1 Standard types of subordination differ between them significantly in particular as regards their teleological pattern. Personal “servants” (in the widest sense) are most unequivocally “subordinates” of their “masters” in that they are instrumental to their masters' ends. The lower members of a military or civil hierarchy, however strict the discipline they are subject to, are only “subordinate” to their “superiors” in the limits of their being all ordained to a common end. Members of a society (even, normally, of the same estate or profession) who hold an “inferior” position or rank are not properly “subordinate” to “superior” ones at all. Thus, the First Sea Lord is not the or a superior of a colour-sergeant of infantry. In the subordination involved by expertship (cf. “Doctor's orders”), and again by education, the teleological relationship is reversed: the physician's authority exists “for the sake” of the patient's health; parents and teachers are “superiors” of their children or pupils, but the latter (predominantly) embody the “superordinate” ends.

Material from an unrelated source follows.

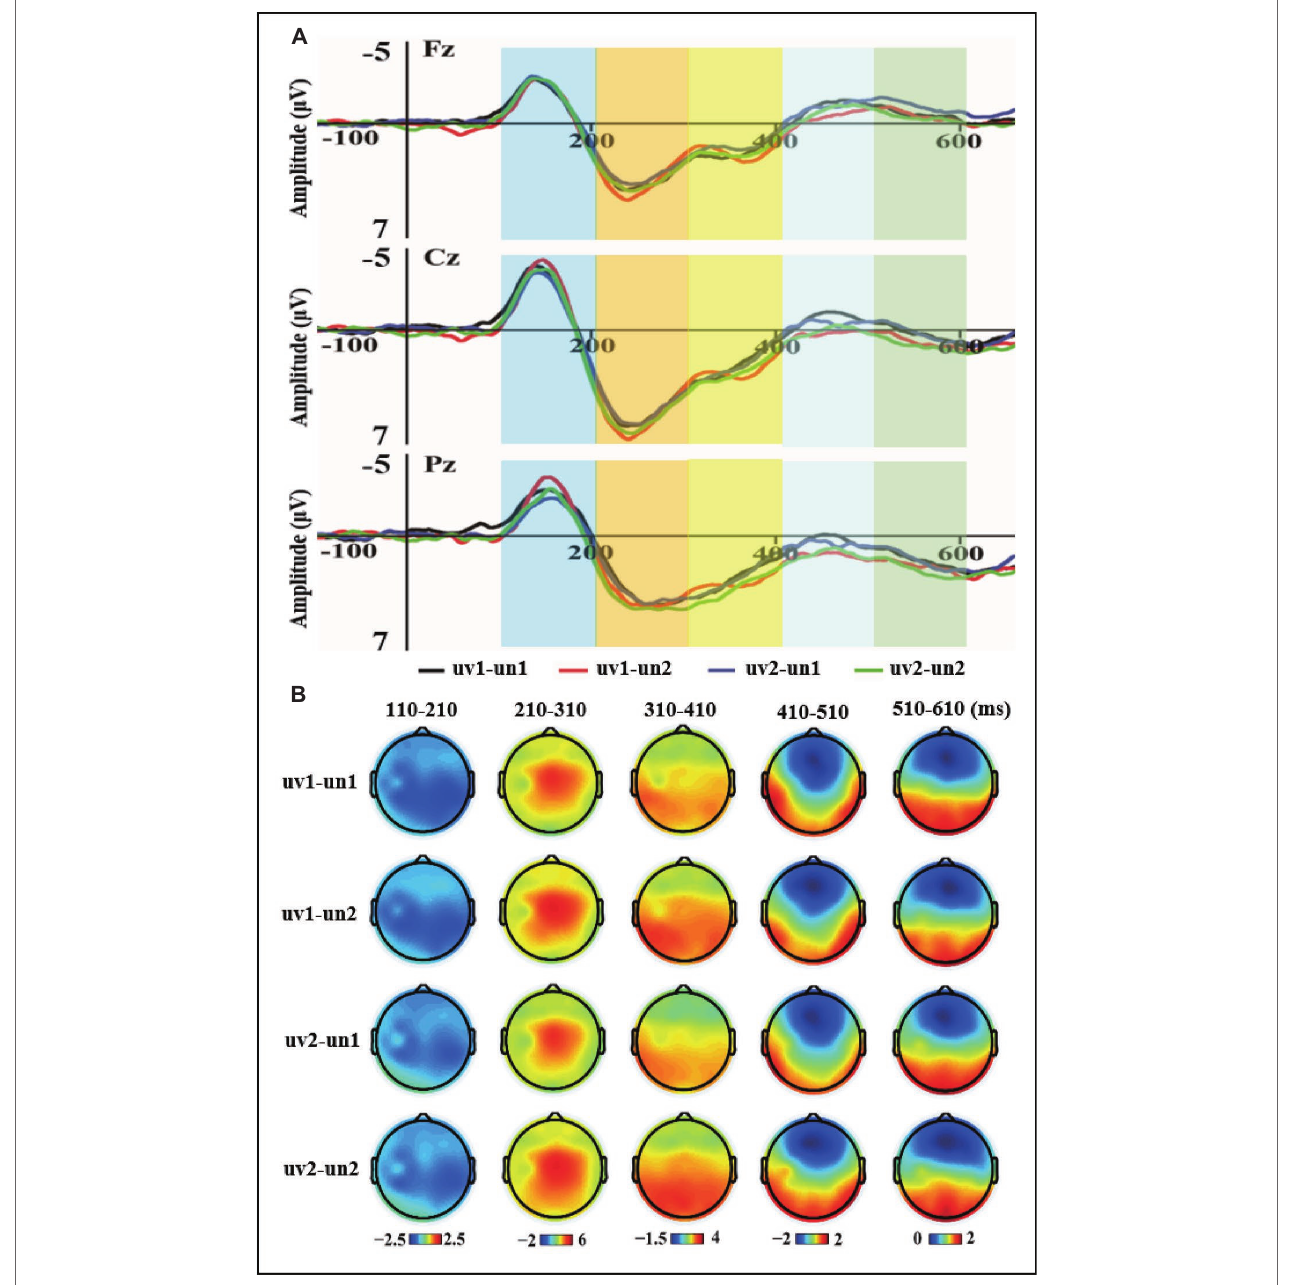
FIGURE 3 | The grand-averaged ERP waveforms at Fz, Cz, and Pz and the scalp voltage topographic maps of five time-windows for four conditions. (A) The grand-averaged ERP waveforms with different color bars for five time-windows were shown in the upper panel. (B) The scalp voltage topographic maps of five time-windows for four conditions were shown in the bottom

2 The Eleatic-Platonic attitude survives in Aristotle's “Physics” in the shape of the “spheres”, the stars and the “regularity” of their movements.

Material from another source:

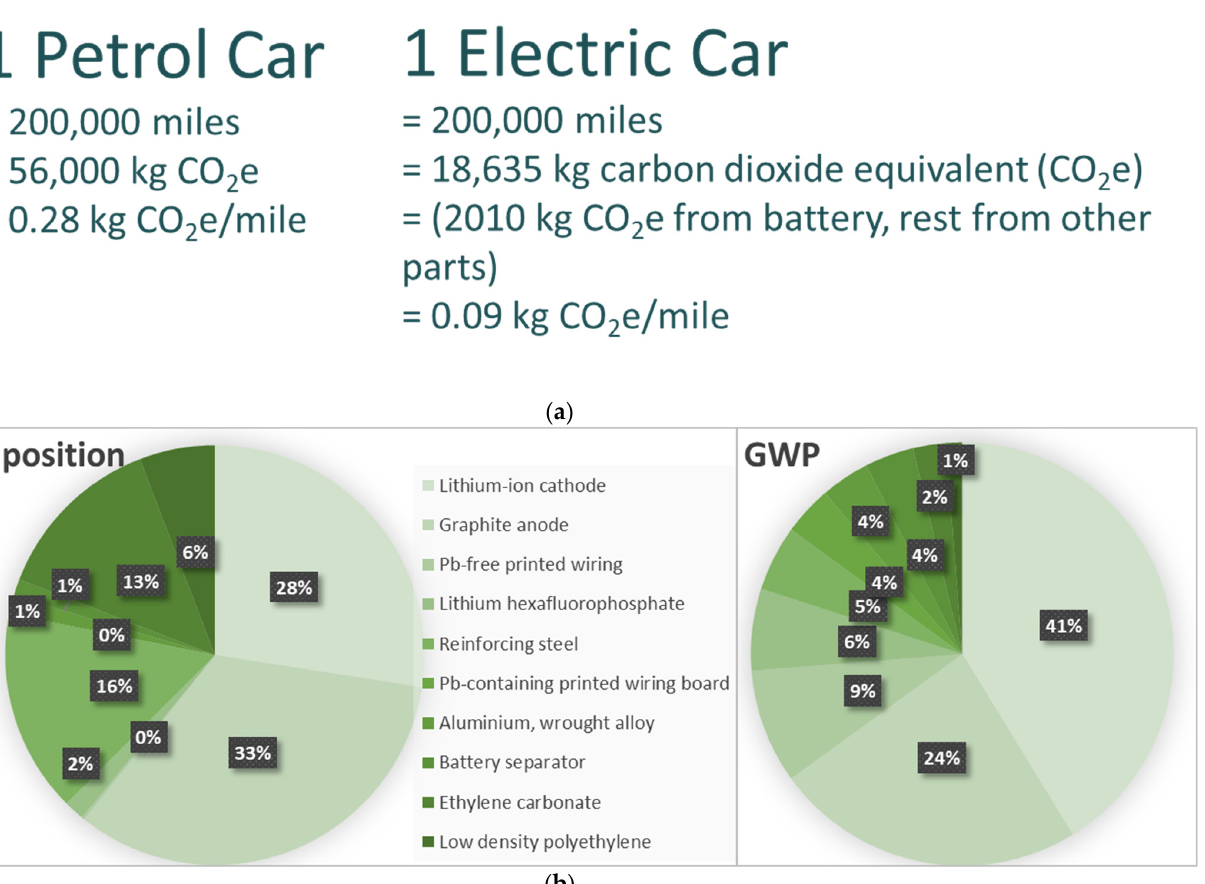
Figure 5. ( a ) GHG performances of average petrol and electric cars with electricity largely sourced from renewable resources. ( b ) Battery material (300 kg) composition and GHG (1618 kg CO 2 e). The total embedded greenhouse gas emissions of the battery materials are 1618 kg CO 2 e, 80% of LIB (2010 kg CO 2 e). The balance comes from waste treatment.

3 There exist not only certain specific aspects of dignity in some peasantries and some types of small craftsmen but also certain specific aspects of vulgarity in the middle and upper classes. This applies to many “upstarts” but also to the disproportion, necessarily present in some upper-class people, between their awareness of their social position, of their genetic past, etc., and the actual contents and levels of their mental lives.

4 The Latins of the East, the robust and remarkable Roumanian people, have long been the victims of alien oppressors: Turks and Tatars, Phanariotes (a thin aristocratic class of Constantinopolitan Greek origin), Hungarians, Russians, and even for some time a Serb ecclesiastical hierarchy. Among Roumanian peasants, a saying used to be current which picturesquely expresses the attitude fustigated by Shaw: “Dacặ musặi, bucuros” (Since you must, better do it willingly).